Adrian WaldronTLDR: When an AI agent has side effects — creating tasks, sending messages, triggering anything — a prompt saying "don't do X" is not a hard stop. You need a code-level gate too. Learned this the fun way.
The Setup
Apollo (my personal AI operating system) runs a background scanner that checks whether my clients' integrations are still authenticated — Gmail, Slack, Google Calendar, Signal. When something needs attention, it creates a task in Things 3, my task manager.
Each client has a different stack. An ecommerce business has Gmail, Slack, Calendar. A Signal-only client? Signal only.
Mostly this works exactly as designed.
The Wall
Then I saw it in Things: slack_[client]: needs_reauth.
I stared at that for a second.
That client doesn't have Slack.
Not "hasn't connected it yet." Doesn't. Use. Slack. Full stop.
But Sonnet (the Claude model powering my scanner) had gone exploring — found a slack_[client] key somewhere in the auth status output, called it a failure, and my code dutifully spun up a reauth task for a channel that does not exist.
And here's the beautiful, terrible part: left unchecked, this loops. Scanner runs. Phantom auth error fires. Task created. I clear the task. Scanner runs again. Phantom fires again...
INFINITE. REAUTH. LOOP. For a service that was never connected.
What I Tried First
My first move was the obvious one: fix the prompt.
I added a ## OUT OF SCOPE — NEVER ATTEMPT section to collector.py and spelled it out explicitly:
- A Signal-only client → Signal only. No Slack, Gmail, Calendar, Notion, Drive.
- Notion → an ecommerce business-only.
- A law firm client uses Google Chat, another client uses Microsoft Teams — neither accessible via this MCP (the tool-connection layer my scanner uses).
And honestly? That helps. The model mostly respects it.
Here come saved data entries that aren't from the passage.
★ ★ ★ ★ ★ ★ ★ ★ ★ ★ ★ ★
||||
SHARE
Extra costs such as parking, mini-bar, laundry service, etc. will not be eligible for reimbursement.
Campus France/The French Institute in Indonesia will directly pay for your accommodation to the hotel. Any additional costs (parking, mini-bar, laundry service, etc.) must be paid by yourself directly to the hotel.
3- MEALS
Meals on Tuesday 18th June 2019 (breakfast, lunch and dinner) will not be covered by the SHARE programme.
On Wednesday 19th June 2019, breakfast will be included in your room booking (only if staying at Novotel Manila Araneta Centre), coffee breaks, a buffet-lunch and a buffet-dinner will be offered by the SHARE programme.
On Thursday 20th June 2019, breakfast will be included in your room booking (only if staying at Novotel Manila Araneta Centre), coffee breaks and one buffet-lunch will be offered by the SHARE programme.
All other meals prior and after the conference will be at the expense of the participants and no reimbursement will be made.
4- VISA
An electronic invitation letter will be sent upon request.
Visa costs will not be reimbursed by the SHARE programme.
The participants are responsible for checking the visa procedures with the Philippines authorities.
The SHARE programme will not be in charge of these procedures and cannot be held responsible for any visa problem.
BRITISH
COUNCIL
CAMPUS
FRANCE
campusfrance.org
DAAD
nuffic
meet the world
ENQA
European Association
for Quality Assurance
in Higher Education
But "mostly" is not a guarantee when the output of a model is what decides whether a real side effect fires. I've trusted prompts too many times and regretted it.
The Fix That Actually Worked
I added a hard IN_SCOPE allowlist in main.py.
IN_SCOPE = {
"gmail_CLIENT_A", "gmail_CLIENT_B", "gmail_CLIENT_C", "gmail_CLIENT_D",
"slack_CLIENT_A", "slack_CLIENT_B", "slack_CLIENT_C",
"calendar_CLIENT_A", "calendar_CLIENT_B", "calendar_CLIENT_C", "calendar_CLIENT_D",
"signal",
}
Before any auth_status key becomes a Things task, it has to clear that set. Anything not in IN_SCOPE gets logged as "Ignored out-of-scope auth keys" and goes absolutely nowhere.
Belt and suspenders.
The prompt tells the model what to look at. The code decides what's allowed to cause a side effect. Those are two separate jobs — and only one of them should be handed to a language model.
Why This Matters to Me
I'm building more and more systems where AI agents take action, not just generate text. Create a task. Trigger a webhook. Send a message.
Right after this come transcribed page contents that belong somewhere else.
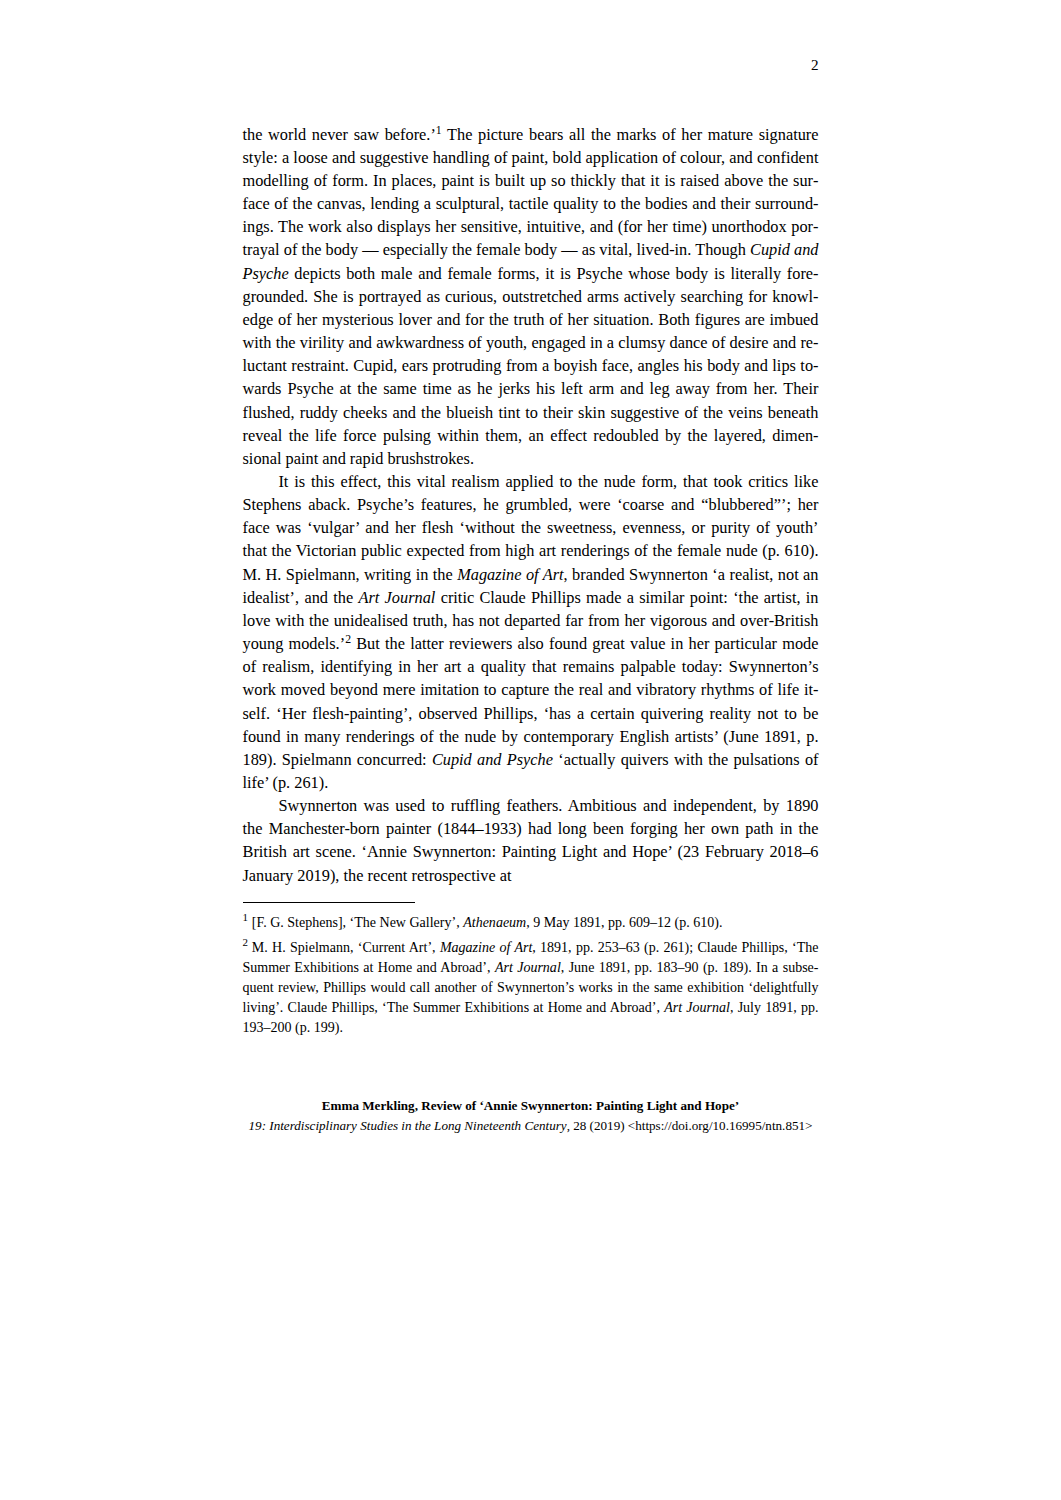2
the world never saw before.’1 The picture bears all the marks of her mature signature style: a loose and suggestive handling of paint, bold application of colour, and confident modelling of form. In places, paint is built up so thickly that it is raised above the surface of the canvas, lending a sculptural, tactile quality to the bodies and their surroundings. The work also displays her sensitive, intuitive, and (for her time) unorthodox portrayal of the body — especially the female body — as vital, lived-in. Though Cupid and Psyche depicts both male and female forms, it is Psyche whose body is literally foregrounded. She is portrayed as curious, outstretched arms actively searching for knowledge of her mysterious lover and for the truth of her situation. Both figures are imbued with the virility and awkwardness of youth, engaged in a clumsy dance of desire and reluctant restraint. Cupid, ears protruding from a boyish face, angles his body and lips towards Psyche at the same time as he jerks his left arm and leg away from her. Their flushed, ruddy cheeks and the blueish tint to their skin suggestive of the veins beneath reveal the life force pulsing within them, an effect redoubled by the layered, dimensional paint and rapid brushstrokes.
It is this effect, this vital realism applied to the nude form, that took critics like Stephens aback. Psyche’s features, he grumbled, were ‘coarse and “blubbered”’; her face was ‘vulgar’ and her flesh ‘without the sweetness, evenness, or purity of youth’ that the Victorian public expected from high art renderings of the female nude (p. 610). M. H. Spielmann, writing in the Magazine of Art, branded Swynnerton ‘a realist, not an idealist’, and the Art Journal critic Claude Phillips made a similar point: ‘the artist, in love with the unidealised truth, has not departed far from her vigorous and over-British young models.’2 But the latter reviewers also found great value in her particular mode of realism, identifying in her art a quality that remains palpable today: Swynnerton’s work moved beyond mere imitation to capture the real and vibratory rhythms of life itself. ‘Her flesh-painting’, observed Phillips, ‘has a certain quivering reality not to be found in many renderings of the nude by contemporary English artists’ (June 1891, p. 189). Spielmann concurred: Cupid and Psyche ‘actually quivers with the pulsations of life’ (p. 261).
Swynnerton was used to ruffling feathers. Ambitious and independent, by 1890 the Manchester-born painter (1844–1933) had long been forging her own path in the British art scene. ‘Annie Swynnerton: Painting Light and Hope’ (23 February 2018–6 January 2019), the recent retrospective at
1[F. G. Stephens], ‘The New Gallery’, Athenaeum, 9 May 1891, pp. 609–12 (p. 610).
2 M. H. Spielmann, ‘Current Art’, Magazine of Art, 1891, pp. 253–63 (p. 261); Claude Phillips, ‘The Summer Exhibitions at Home and Abroad’, Art Journal, June 1891, pp. 183–90 (p. 189). In a subsequent review, Phillips would call another of Swynnerton’s works in the same exhibition ‘delightfully living’. Claude Phillips, ‘The Summer Exhibitions at Home and Abroad’, Art Journal, July 1891, pp. 193–200 (p. 199).
Emma Merkling, Review of ‘Annie Swynnerton: Painting Light and Hope’
19: Interdisciplinary Studies in the Long Nineteenth Century, 28 (2019) <https://doi.org/10.16995/ntn.851>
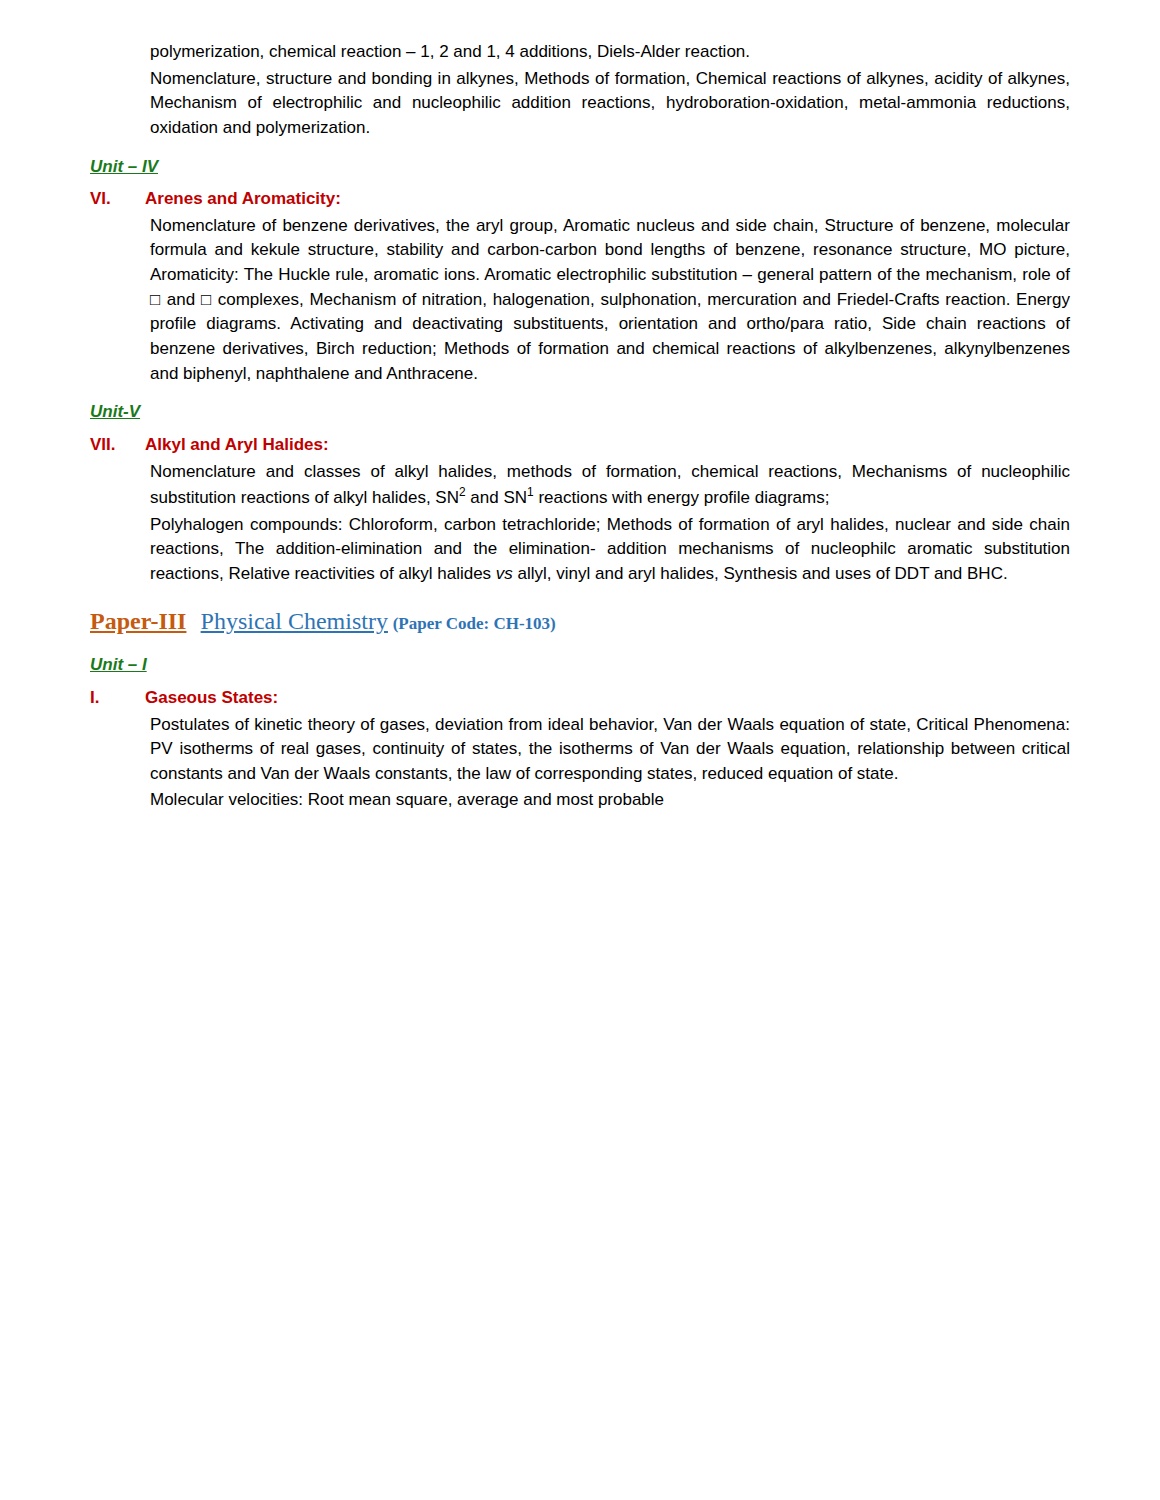polymerization, chemical reaction – 1, 2 and 1, 4 additions, Diels-Alder reaction.
Nomenclature, structure and bonding in alkynes, Methods of formation, Chemical reactions of alkynes, acidity of alkynes, Mechanism of electrophilic and nucleophilic addition reactions, hydroboration-oxidation, metal-ammonia reductions, oxidation and polymerization.
Unit – IV
VI. Arenes and Aromaticity:
Nomenclature of benzene derivatives, the aryl group, Aromatic nucleus and side chain, Structure of benzene, molecular formula and kekule structure, stability and carbon-carbon bond lengths of benzene, resonance structure, MO picture, Aromaticity: The Huckle rule, aromatic ions. Aromatic electrophilic substitution – general pattern of the mechanism, role of □ and □ complexes, Mechanism of nitration, halogenation, sulphonation, mercuration and Friedel-Crafts reaction. Energy profile diagrams. Activating and deactivating substituents, orientation and ortho/para ratio, Side chain reactions of benzene derivatives, Birch reduction; Methods of formation and chemical reactions of alkylbenzenes, alkynylbenzenes and biphenyl, naphthalene and Anthracene.
Unit-V
VII. Alkyl and Aryl Halides:
Nomenclature and classes of alkyl halides, methods of formation, chemical reactions, Mechanisms of nucleophilic substitution reactions of alkyl halides, SN2 and SN1 reactions with energy profile diagrams;
Polyhalogen compounds: Chloroform, carbon tetrachloride; Methods of formation of aryl halides, nuclear and side chain reactions, The addition-elimination and the elimination- addition mechanisms of nucleophilc aromatic substitution reactions, Relative reactivities of alkyl halides vs allyl, vinyl and aryl halides, Synthesis and uses of DDT and BHC.
Paper-III Physical Chemistry (Paper Code: CH-103)
Unit – I
I. Gaseous States:
Postulates of kinetic theory of gases, deviation from ideal behavior, Van der Waals equation of state, Critical Phenomena: PV isotherms of real gases, continuity of states, the isotherms of Van der Waals equation, relationship between critical constants and Van der Waals constants, the law of corresponding states, reduced equation of state.
Molecular velocities: Root mean square, average and most probable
The more consequential those actions are, the more I need to stop relying on "the prompt said not to" as my only gate.
Prompt instructions shape behavior under normal conditions. A code-level allowlist enforces hard limits when behavior drifts — and given enough time, it WILL drift.
If your agent has side effects, add the allowlist. It's twenty lines and it'll save you from a morning of phantom tasks.
P.S. The same commit also fixed an unescaped f-string brace bug in the prompt builder that was raising a
NameError. So yes — two ways the scanner was broken at once. Fun morning.